● YOUR TASK
Search the data for the word "Step" and copy each line that has it.

*** SUPPLIED ENTRIES Section Begins ***

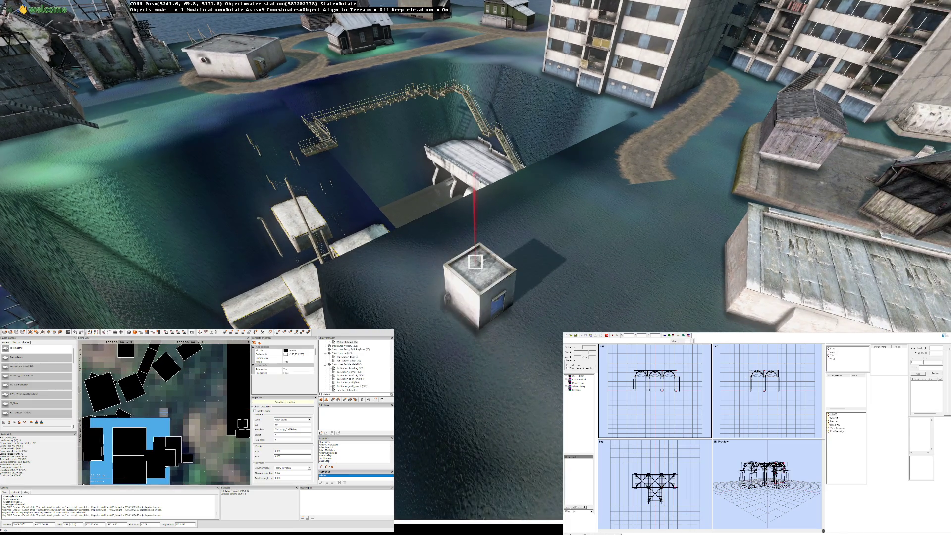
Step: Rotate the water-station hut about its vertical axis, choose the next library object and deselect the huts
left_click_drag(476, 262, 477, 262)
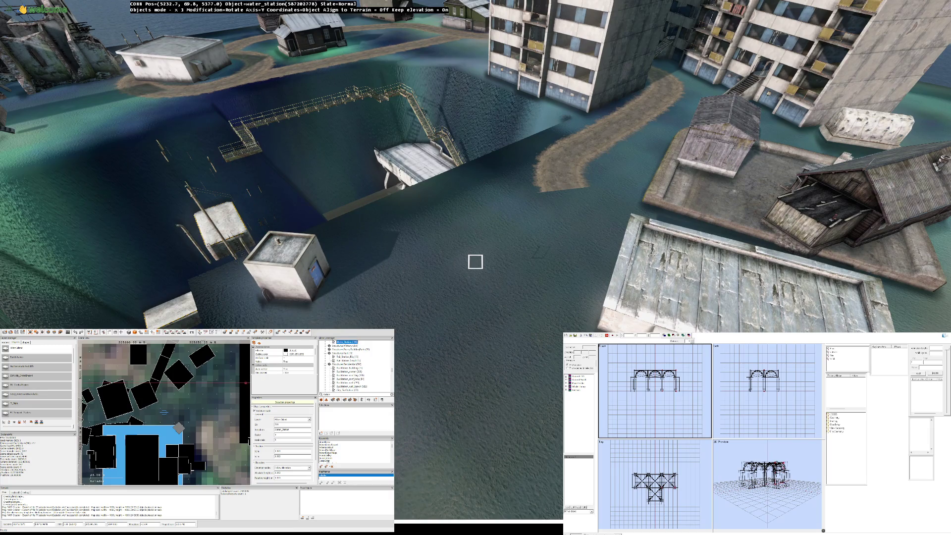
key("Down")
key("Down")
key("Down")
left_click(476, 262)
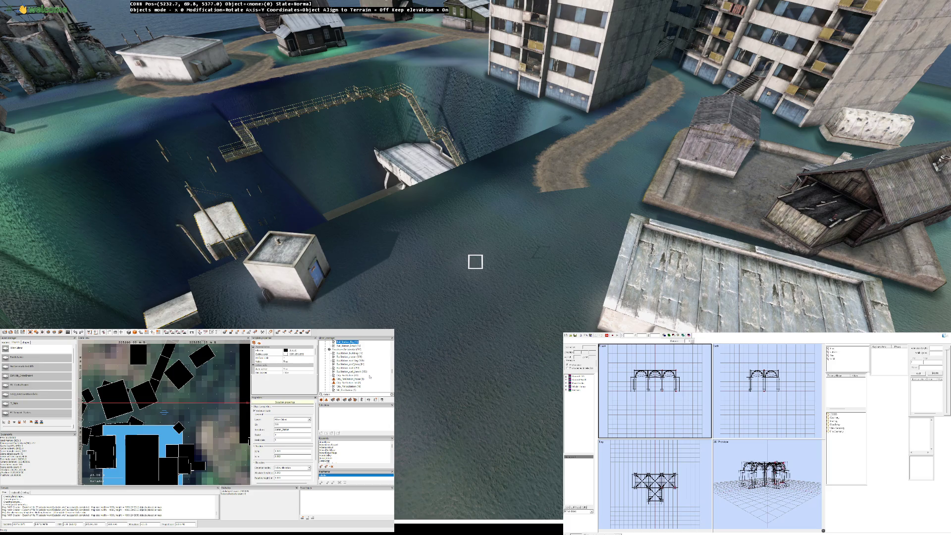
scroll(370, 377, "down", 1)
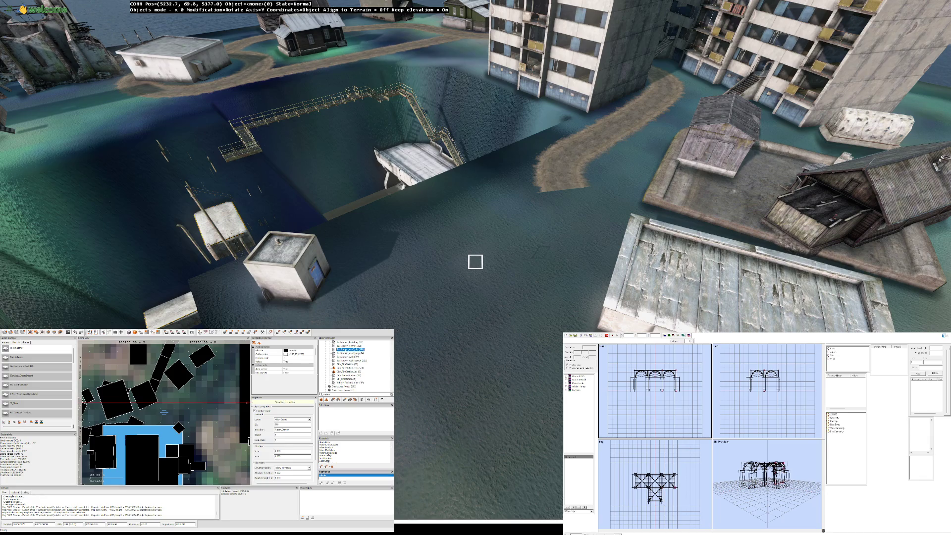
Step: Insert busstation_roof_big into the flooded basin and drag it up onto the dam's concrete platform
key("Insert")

*** SUPPLIED ENTRIES Section Ends ***

● ANSWER FOR THE TASK
Step: Rotate the water-station hut about its vertical axis, choose the next library object and deselect the huts
Step: Insert busstation_roof_big into the flooded basin and drag it up onto the dam's concrete platform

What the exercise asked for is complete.